The NSE Nifty 50 index has experienced significant volatility over recent trading sessions, driven primarily by key events in the United States. Over the past week, the index has fluctuated between gains and losses of around 1% in each session, creating a rollercoaster for investors, with moods swinging from bullish to bearish. This volatility comes amid broader declines; over the last six weeks, Nifty 50 has plunged by over 9%—more than 2,400 points—from its peak of 26,277 on September 27, 2024.
India VIX, the volatility index that gauges market fear, saw a slight increase, closing 0.5% higher at 14.94 on Thursday. With the VIX level remaining below 15, some analysts see room for sustained bullish momentum, as lower volatility can foster buying interest. Here’s a deeper look at how market experts from leading brokerage firms interpret this recent market volatility and their expectations for the Nifty 50 and Bank Nifty indices in the near term.
Jatin Gedia – technical research analyst at sharekhan by BNP paribas
Jatin Gedia observes that on the daily charts, Nifty has encountered selling pressure from the upper boundary of a falling channel. However, the daily momentum indicator has shown a positive crossover, which signals a potential “Buy” setup, with Nifty trading near crucial hourly moving averages around the support level.
“We maintain our bullish outlook for the Nifty in the short term, with a target of 25,350. On the downside, 24,000 is a key support level,” Gedia explained. As for Bank Nifty, which faced resistance at the 52,500 mark, he noted that while profit booking occurred, it managed to hold on to its support zone of 51,750–51,650. Gedia expects Bank Nifty’s trend to remain sideways to bullish in the near term.
Hrishikesh Yedve – AVP, technical and derivatives research at Asit C. Mehta investment intermediates (A Pantomath Group Company)

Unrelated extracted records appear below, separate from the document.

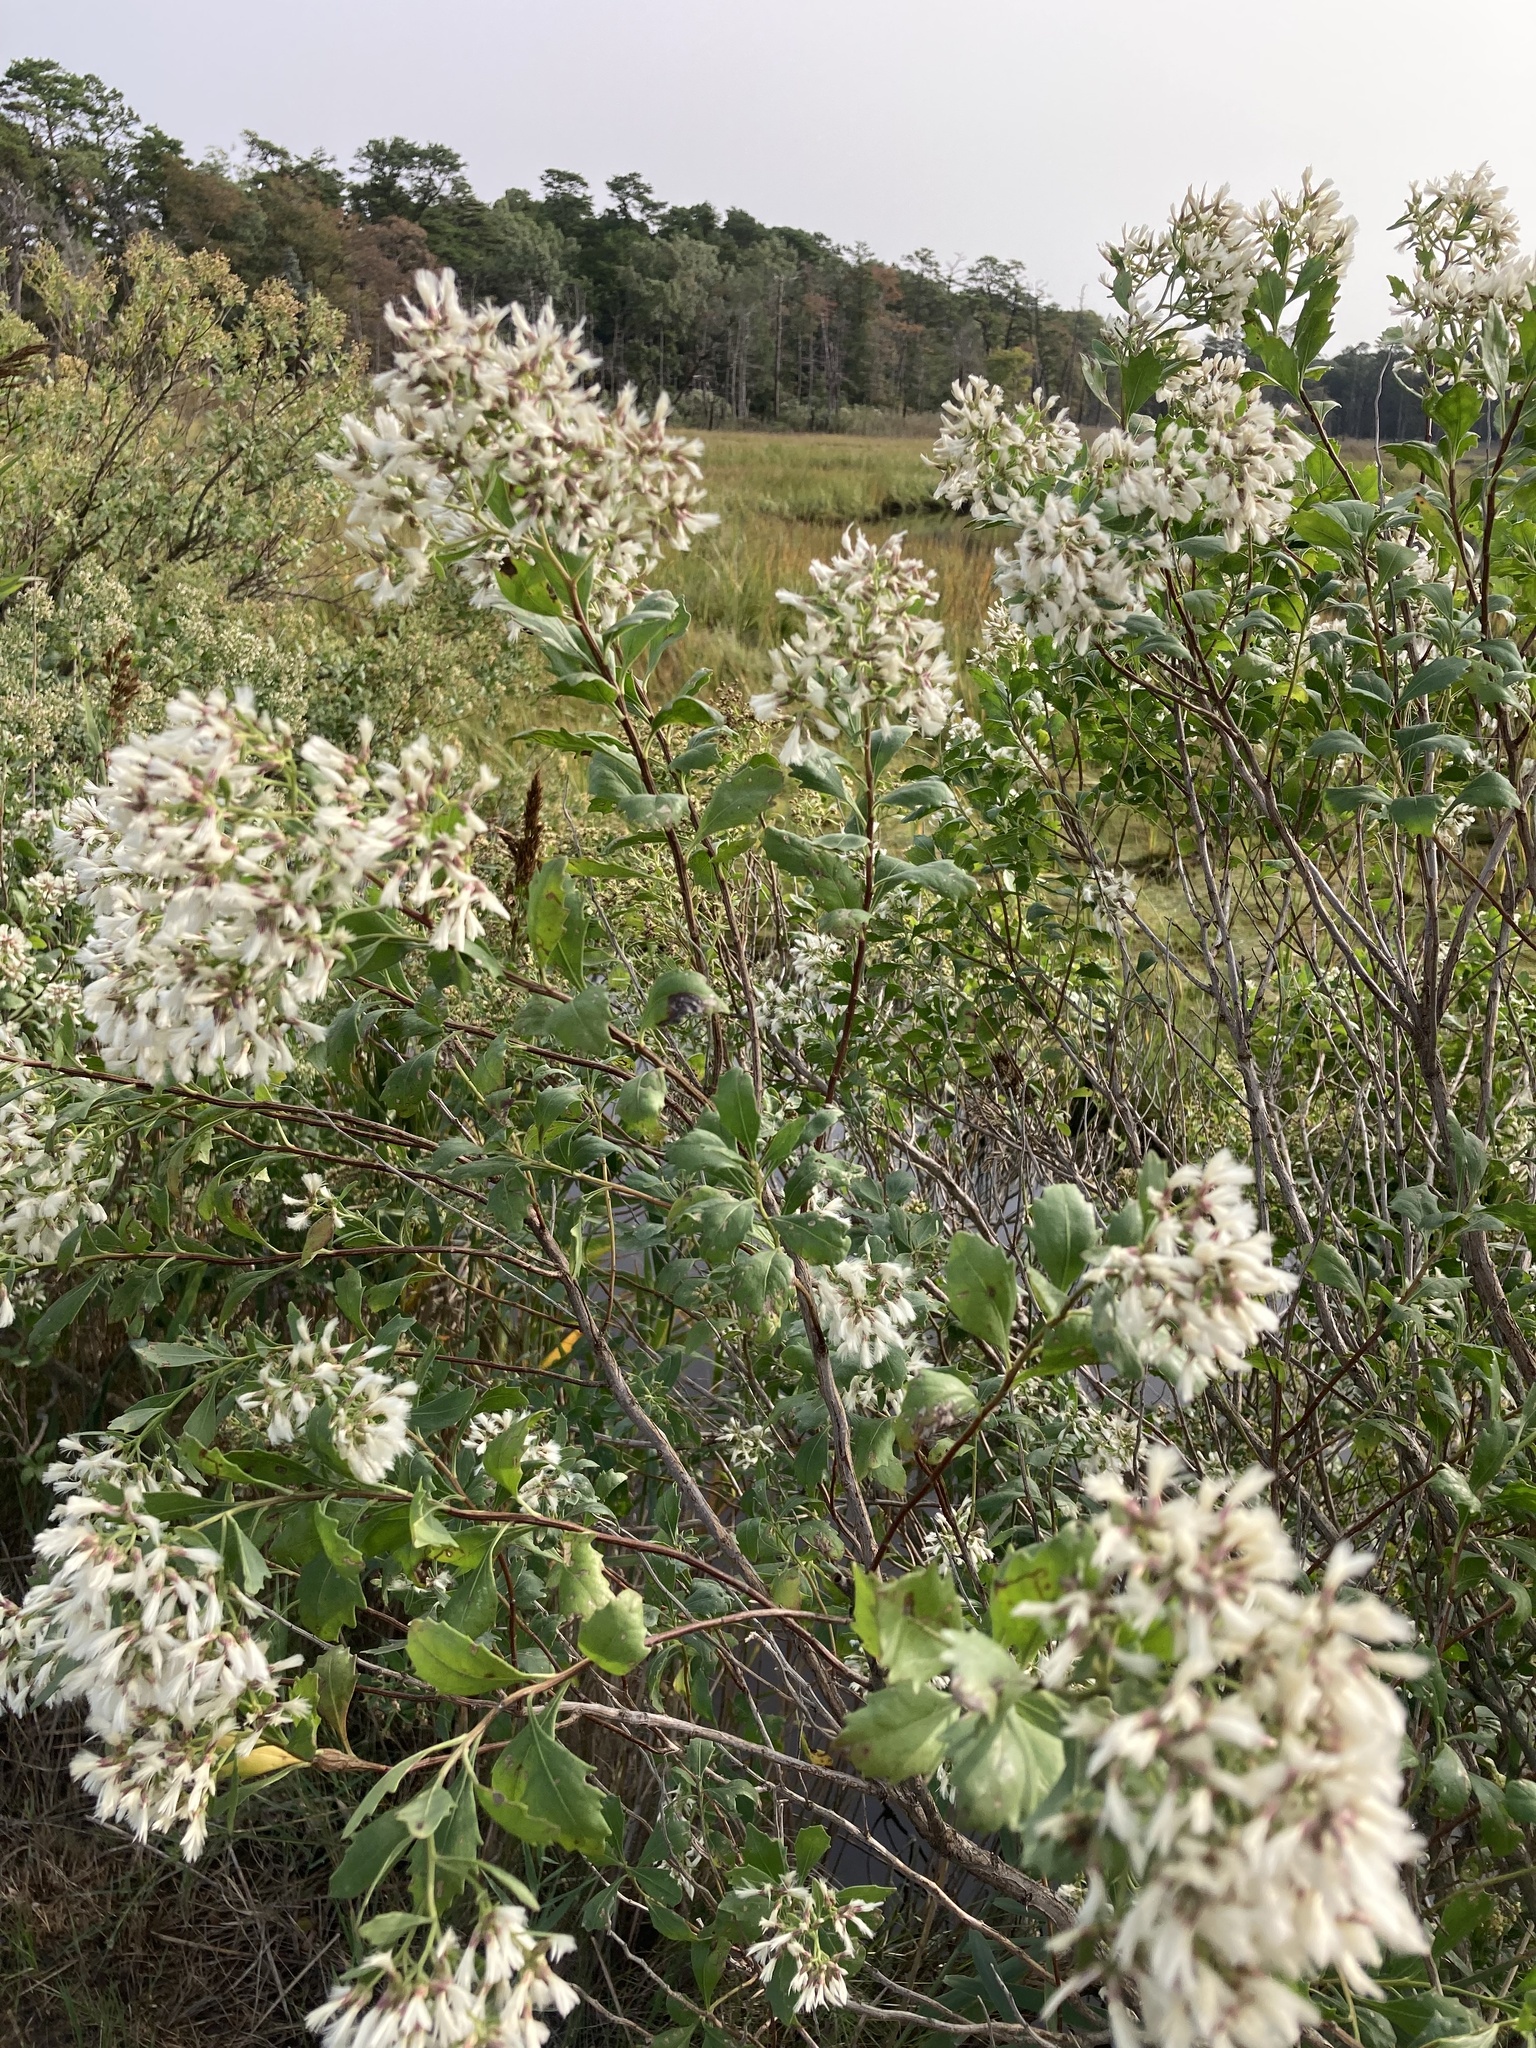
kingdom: Plantae
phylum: Tracheophyta
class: Magnoliopsida
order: Asterales
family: Asteraceae
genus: Baccharis
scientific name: Baccharis halimifolia
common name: Eastern baccharis
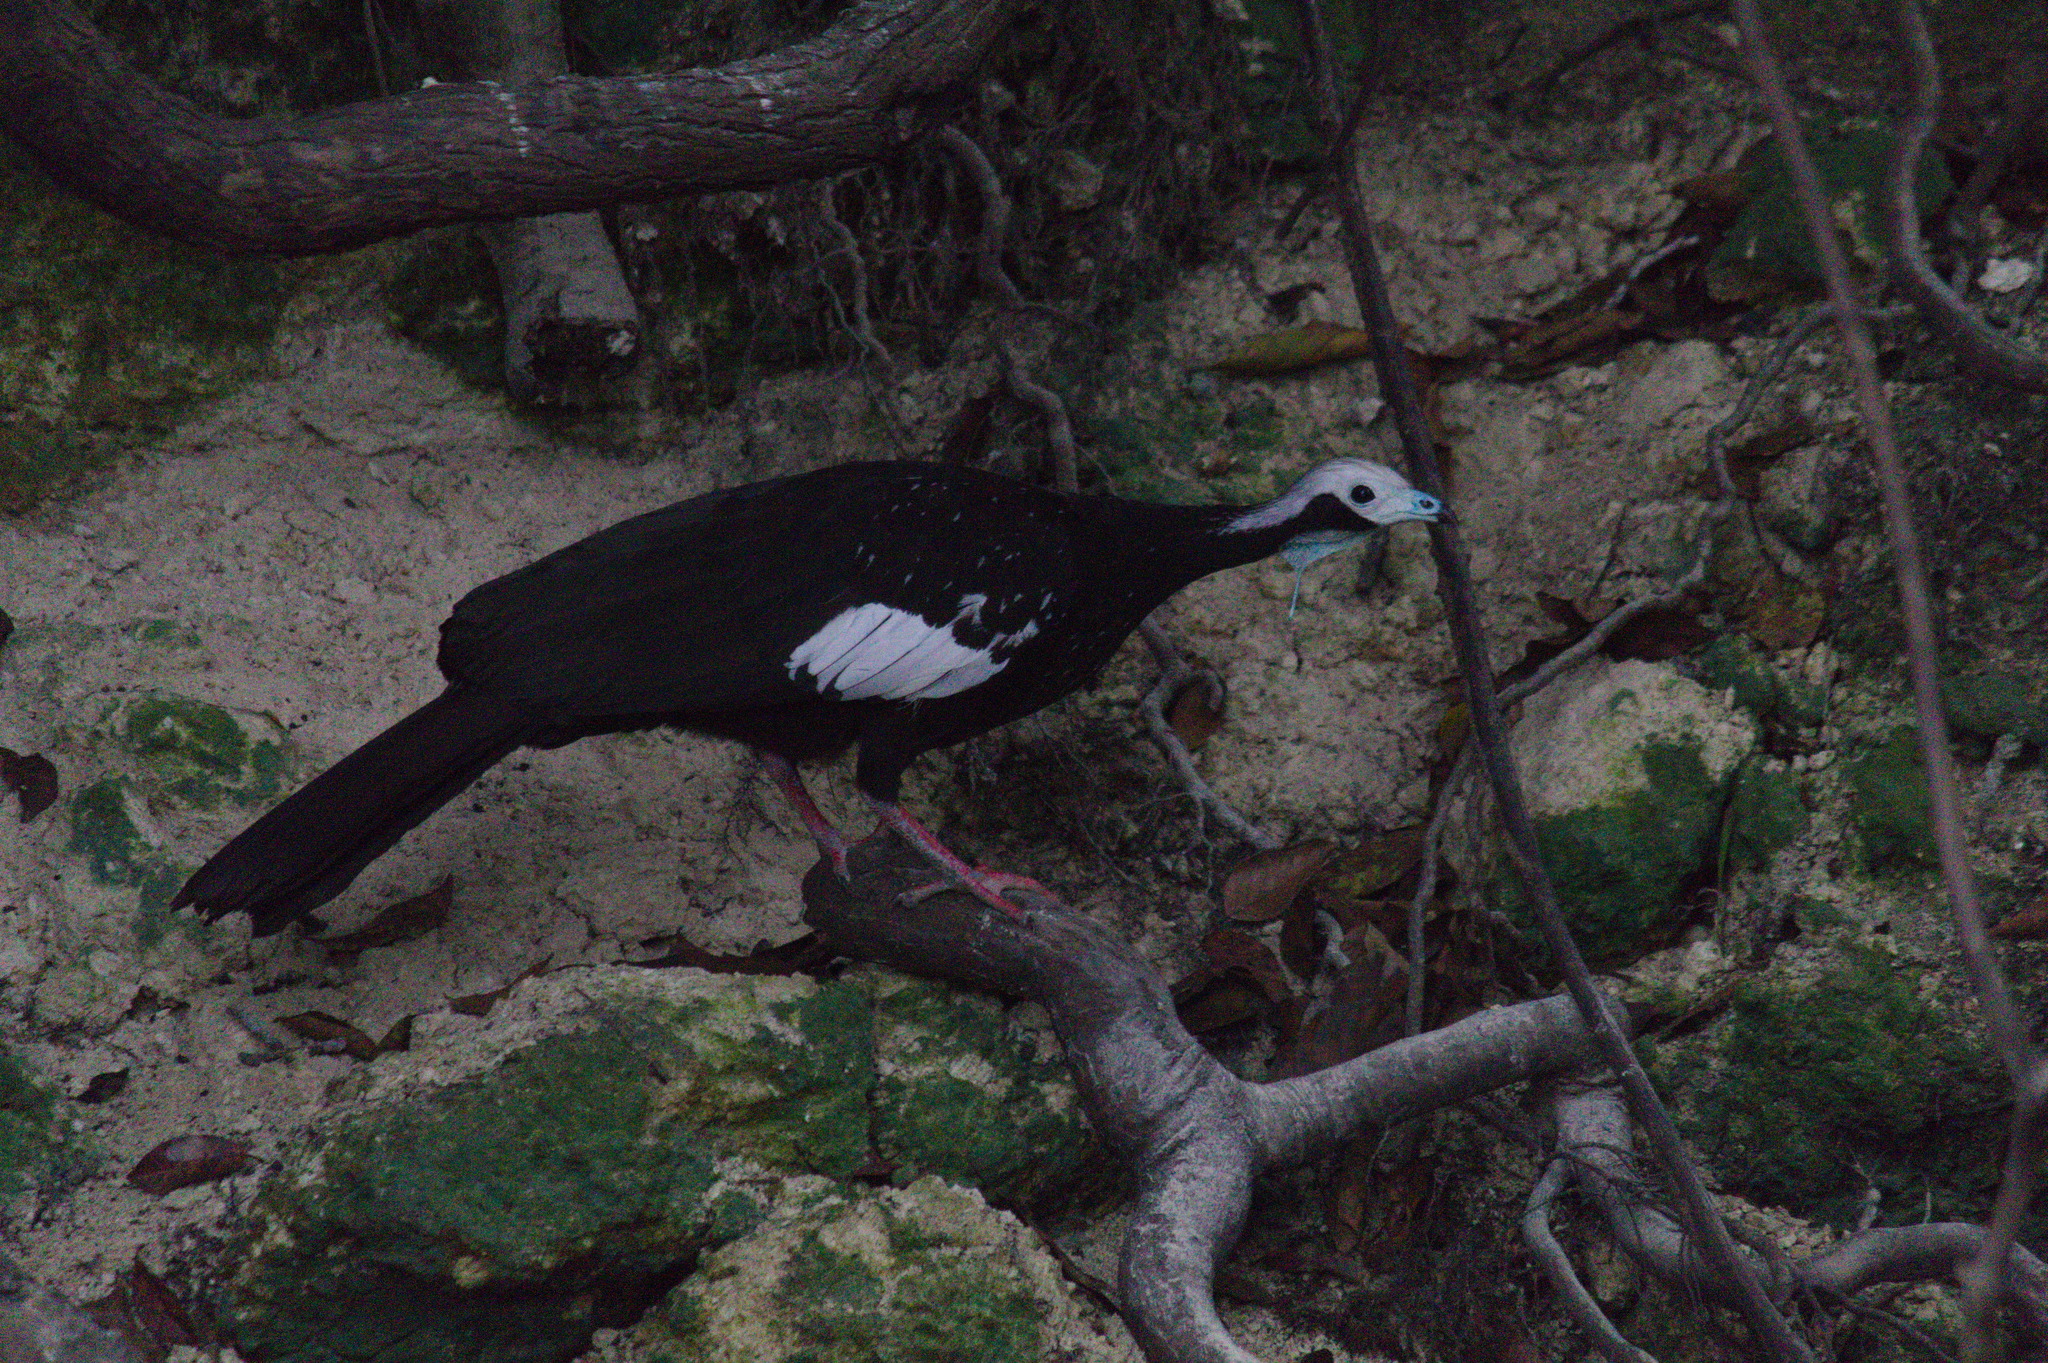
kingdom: Animalia
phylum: Chordata
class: Aves
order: Galliformes
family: Cracidae
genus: Pipile
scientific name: Pipile cumanensis
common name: Blue-throated piping-guan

According to Hrishikesh Yedve, the Nifty index formed a red candle on the daily chart, which signals weakness in the immediate term. He points to the 24,500 mark as an initial resistance, with 24,700 acting as a secondary barrier. Despite these hurdles, the Nifty index is showing resilience at the 150-day exponential moving average (DEMA) near 23,990, as well as the recent swing support around 23,800.
In the short term, Yedve expects Nifty to consolidate within the 23,800–24,700 range. He notes that a decisive breakout on either side will likely determine the next directional move. Bank Nifty, meanwhile, has been consolidating within a narrower band of 50,400–52,580 over the past week. While it has formed higher lows, it has yet to clear the critical 52,580 resistance. On the downside, Bank Nifty is finding support near the 150-day DEMA at 50,540. Should the index sustain above 52,580, Yedve suggests that an upward trend could follow.
Aditya Agarwal – Head of derivatives & technical analysis at sanctum wealth
Aditya Agarwal sees the Nifty consolidating between the 24,000 and 24,500 levels in the short term, with no definitive direction. He recommends initiating long positions on dips toward 24,120–24,040 and booking profits on trading longs when the index nears 24,450–24,500.
As for the Bank Nifty, Agarwal observed that it found solid support around 51,750–51,800 on Thursday, followed by a slight pullback. He maintains a positive view on Bank Nifty’s overall structure and suggests that dips toward 51,700–51,500 could be used as a buying opportunity, with targets around 52,350–52,600.
Analyzing the road ahead
With market volatility remaining a key factor, analysts are watching for signals that could provide greater clarity on Nifty’s direction. Events in the US, including interest rate decisions and economic data releases, continue to exert pressure on global markets, creating a ripple effect on Indian equities. However, with India VIX hovering below 15, some experts believe that the market retains the potential for bullish sentiment, as subdued volatility tends to encourage buying activity.
The Nifty 50’s performance over the coming weeks may depend on its ability to hold above critical support levels, as highlighted by technical experts. The levels around 23,800–24,000 for Nifty and 51,700–51,800 for Bank Nifty are viewed as pivotal for the indices’ immediate future. Breaking below these levels could lead to further downside, while sustaining above could foster a renewed uptrend.
The recent Nifty 50 volatility underscores the complexities of current market conditions, as both domestic and global factors shape investor sentiment. Analysts remain cautiously optimistic, with some leaning toward a bullish outlook if Nifty holds above key support levels and volatility stays low. The near-term market landscape will be shaped by how the Nifty and Bank Nifty navigate these critical levels. Investors may consider a strategic approach, balancing buying opportunities on dips with prudent profit-booking at resistance zones, as recommended by the experts.